A coma, from Greek meaning ‘deep sleep,’ is a state of unconsciousness. Unlike sleep, however, the person cannot wake up, they do not react to painful light or sound and do not move voluntarily.

Most comas are from drug poisoning, heart attacks and stroke and the remainder from injury to the brain. There are both psychological and physical consequences from even a short coma. Loss of memory and loss of muscle are some of the many side effects. Usually, an infection like pneumonia brings about death.

In hospitals, usually, when a person goes in a coma they move them from the emergency room to the sub-acute unit – a special place where people in a coma are monitored. Although some people recover from a coma, there are special units where not one of these patients will ever recover. These are known as vent farms.

As you walk through a vent farm you notice the sedating quietness and the soft pulsating rhythm of ventilators. Sharp, fluorescent lights contrast with the quiet immobility of patients in their guardrail beds. These are comatose patients being kept alive.

In California, there are more than 4,000 patients kept alive on machines. None of these 4,000 patients will ever gain consciousness; they are kept alive at a State cost of an average of $900 a day. In 2013, the total cost to the state of California alone came to more than $636 million (€549 million) a year to keep dead people alive.

Vent farms get their name from the many ventilators needed to keep each patient breathing. They are usually stand-alone, sub-acute units, separate units that cater for people who will never recover.

The total cost to the state of California alone came to more than €549 million a year to keep dead people alive

No one has ever recovered from these vent farms. They are kept alive because their family or friends cannot acknowledge that they are dead. Most vent farms in California are private, for-profit organisations but the cost is borne by the public through Medicaid, a joint state and federal programme designed for the poor.
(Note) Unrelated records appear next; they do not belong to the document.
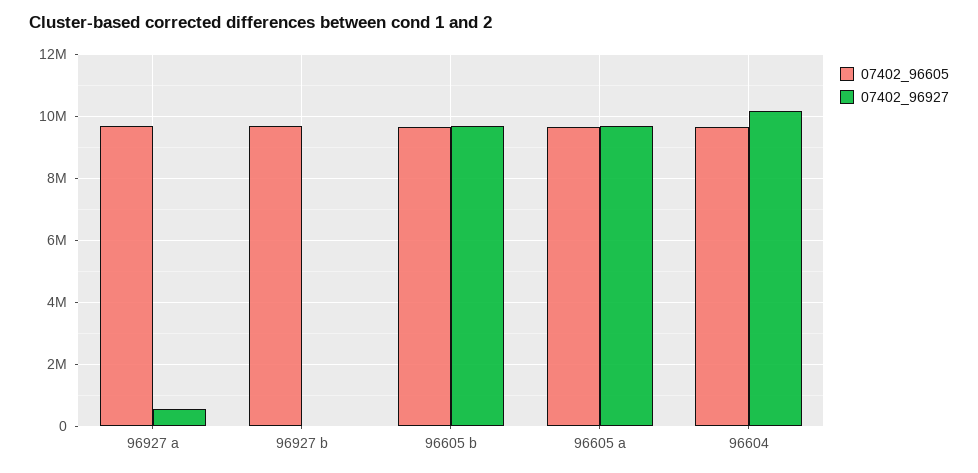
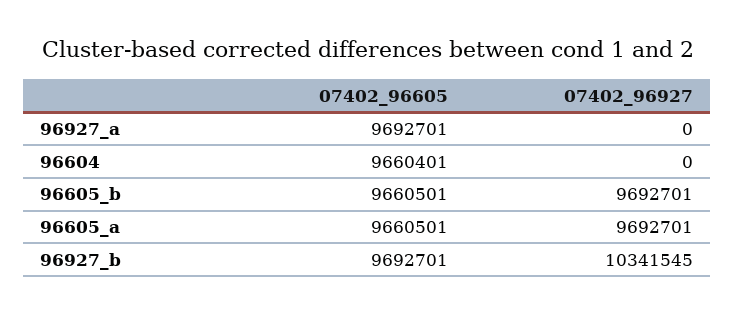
  {
    "07402_96605": {
      "96927 a": 9692701,
      "96927 b": 9692701,
      "96605 b": 9660501,
      "96605 a": 9660501,
      "96604": 9660401
    },
    "07402_96927": {
-     "96927 a": 600000,
+     "96927 a": 0,
-     "96927 b": 0,
+     "96927 b": 10341545,
      "96605 b": 9692701,
      "96605 a": 9692701,
-     "96604": 10200000
+     "96604": 0
    }
  }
The state of California refrains from keeping more accurate figures. Such costs will continue to increase as the lines between living and dead become more and more blurred, and people become less in touch with the natural course of life. Vent farms are for the family and friends and not the patients, as they are unaware and will not recover. The State is paying for their family to delay accepting the death of a loved one.
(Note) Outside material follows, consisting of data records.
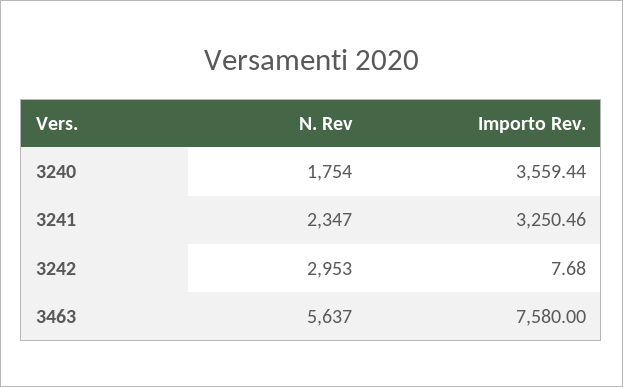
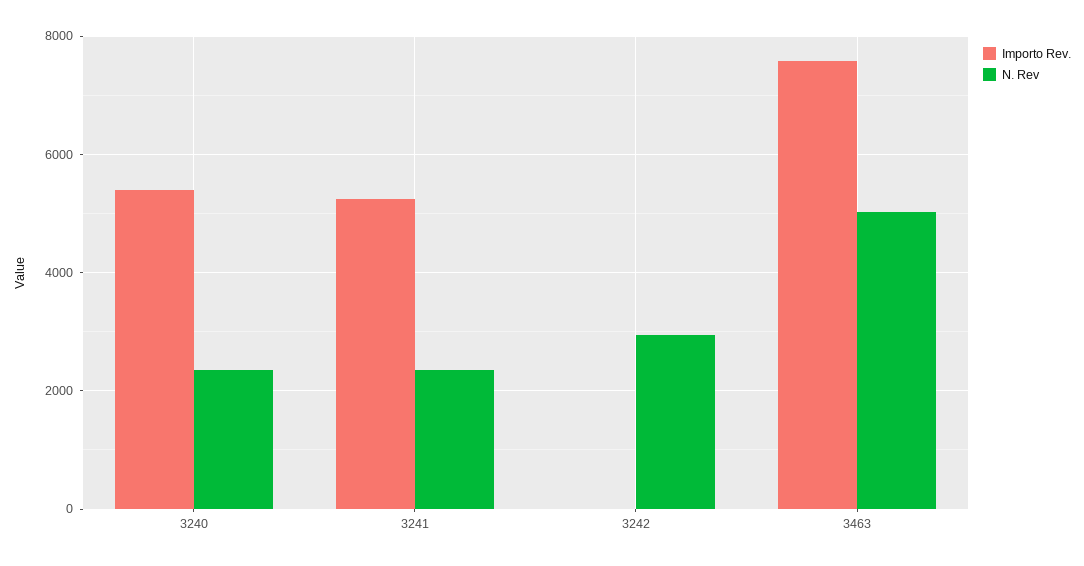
  {
    "N. Rev": {
-     "3240": 1754,
+     "3240": 2400,
      "3241": 2347,
      "3242": 2953,
-     "3463": 5637
+     "3463": 5000
    },
    "Importo Rev.": {
-     "3240": 3559.44,
+     "3240": 5400,
-     "3241": 3250.46,
+     "3241": 5200,
      "3242": 7.68,
      "3463": 7580
    }
  }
When Lyall Watson wrote the 1974 book The Romeo Error: A Matter of Life and Death, where people were mistakenly buried while still alive, we have now come full circle where our fear of being buried alive is replaced with the fear of keeping dead people alive.

The area of death is still a grey area. Questions still remain to this day, as to the use of painkillers and medications given to dying patients that can mimic brain dead features.
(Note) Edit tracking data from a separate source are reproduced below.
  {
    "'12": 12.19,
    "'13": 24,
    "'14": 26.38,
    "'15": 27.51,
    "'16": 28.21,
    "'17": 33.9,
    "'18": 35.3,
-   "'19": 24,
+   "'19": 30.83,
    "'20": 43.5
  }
Alan Shewmon, Professor of Pediatric Neurology at UCLA Medical School, cites 140 cases of prolonged survival – from a few months to one case of 14 years – by brain-dead patients. Very few patients recover consciousness from being brain dead, but there are few singular reports of such exceptions.

Indeed, scientists who deal with scientific methodology argue that being brain dead confuses prognosis with diagnosis. The prognosis that the patient will not regain consciousness is different from the diagnosis that the brain is not functioning.

Stephen Cave in his excellent book on Immortality talks about how humans ignore death by following four strategies: Staying alive, resurrection, soul and legacy. All of these are mental tricks for humans to accept that death might not be final.

Staying alive by doing everything possible to maintain health and staying young. Resurrection is the belief that we can reanimate ourselves, perhaps by freezing ourselves for future prosperity. The belief in a soul gives the impression that part of us is already immortal and that at death our soul separates from the body and at some point, becomes reunited in heaven or hell. The Christian and Muslim belief that the perfect body will again be reunited with the soul. While, finally, legacy is where we can leave enough of our work behind that even after death people will remember us. 

But Stephen Cave forgot about vent farms. We can always stay alive even when dead, until pneumonia or some other bacteria, fungi, virus or parasite gets us.

Mario Garrett was born in Malta and is currently a professor of gerontology at San Diego State University in California, US.